The below picture for this blog post is a powerful image of how the Atlantic ocean will cover New York City’s Wall Street if we allow the world to rise four degrees Celsius. This article explores one piece of the science behind this prediction.
Sea-level rise is one of the most tangible changes that climate change will bring over the next few decades. Indeed, the word’s coastlines will have to be remapped and some of our most iconic neighborhoods will no longer by inhabitable. Understanding the dynamics of ice sheet loss in places like Greenland and Antarctica is extremely important for predicting exactly how much sea-level rise we are due to experience. Understanding ice sheet dynamics and rates of melting has been difficult partly due to the fact that we have not been intensively monitoring the world’s ice sheets for longer than a few decades. Recently, scientists have been getting more creative about extracting useful information from old aerial photographs to more accurately quantify how much ice we have lost in the past century.

## WHAT THE TASK ASKS
Copy out the whole passage on sea-level rise and ice sheet loss word for word, from its first sentence to its last.

## RECORDED INFORMATION
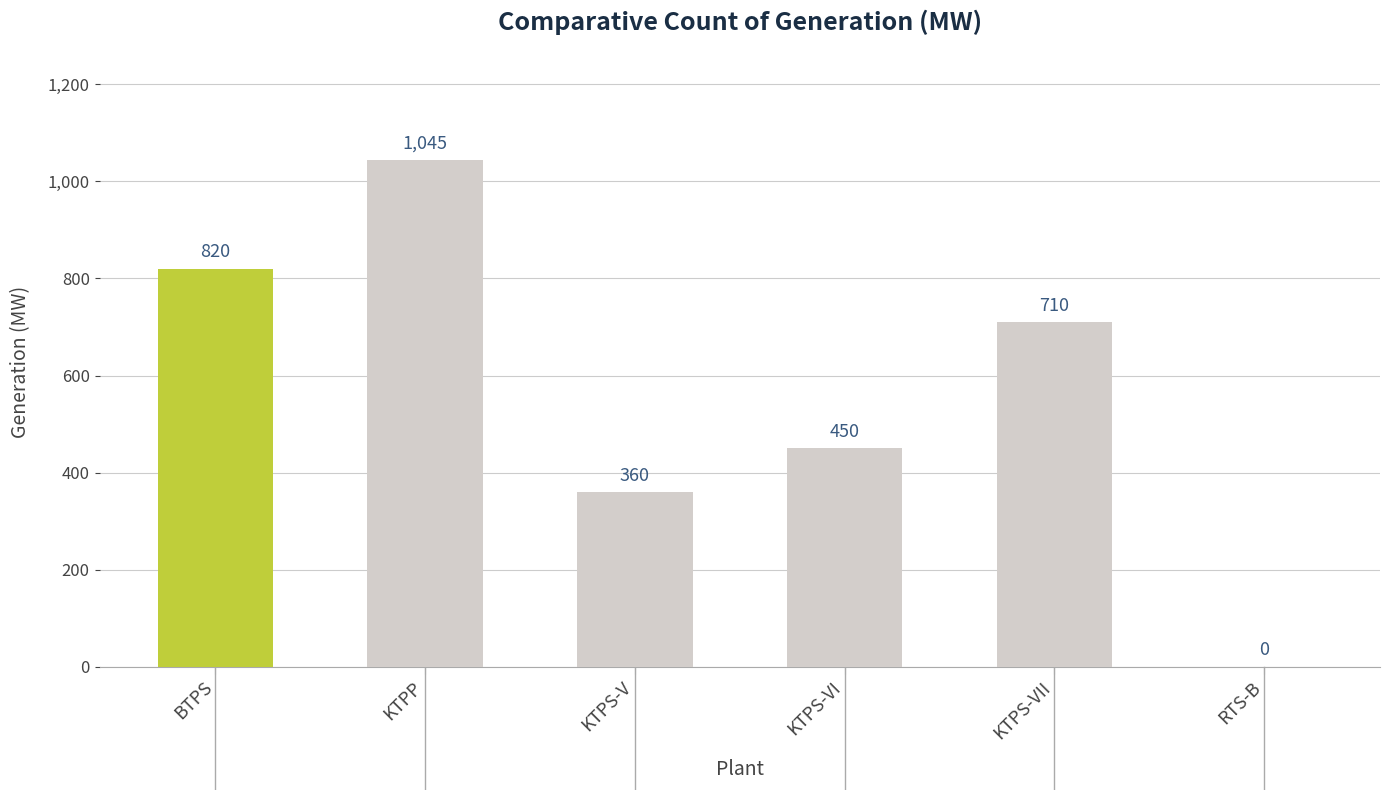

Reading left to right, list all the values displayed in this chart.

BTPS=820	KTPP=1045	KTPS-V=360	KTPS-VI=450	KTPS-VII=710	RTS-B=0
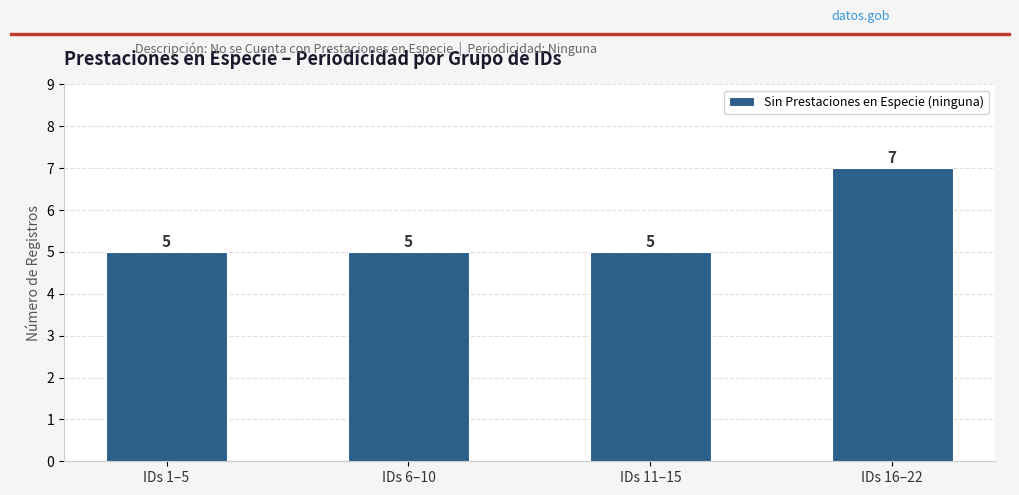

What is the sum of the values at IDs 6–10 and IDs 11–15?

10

## YOUR SOLUTION
The below picture for this blog post is a powerful image of how the Atlantic ocean will cover New York City’s Wall Street if we allow the world to rise four degrees Celsius. This article explores one piece of the science behind this prediction.
Sea-level rise is one of the most tangible changes that climate change will bring over the next few decades. Indeed, the word’s coastlines will have to be remapped and some of our most iconic neighborhoods will no longer by inhabitable. Understanding the dynamics of ice sheet loss in places like Greenland and Antarctica is extremely important for predicting exactly how much sea-level rise we are due to experience. Understanding ice sheet dynamics and rates of melting has been difficult partly due to the fact that we have not been intensively monitoring the world’s ice sheets for longer than a few decades. Recently, scientists have been getting more creative about extracting useful information from old aerial photographs to more accurately quantify how much ice we have lost in the past century.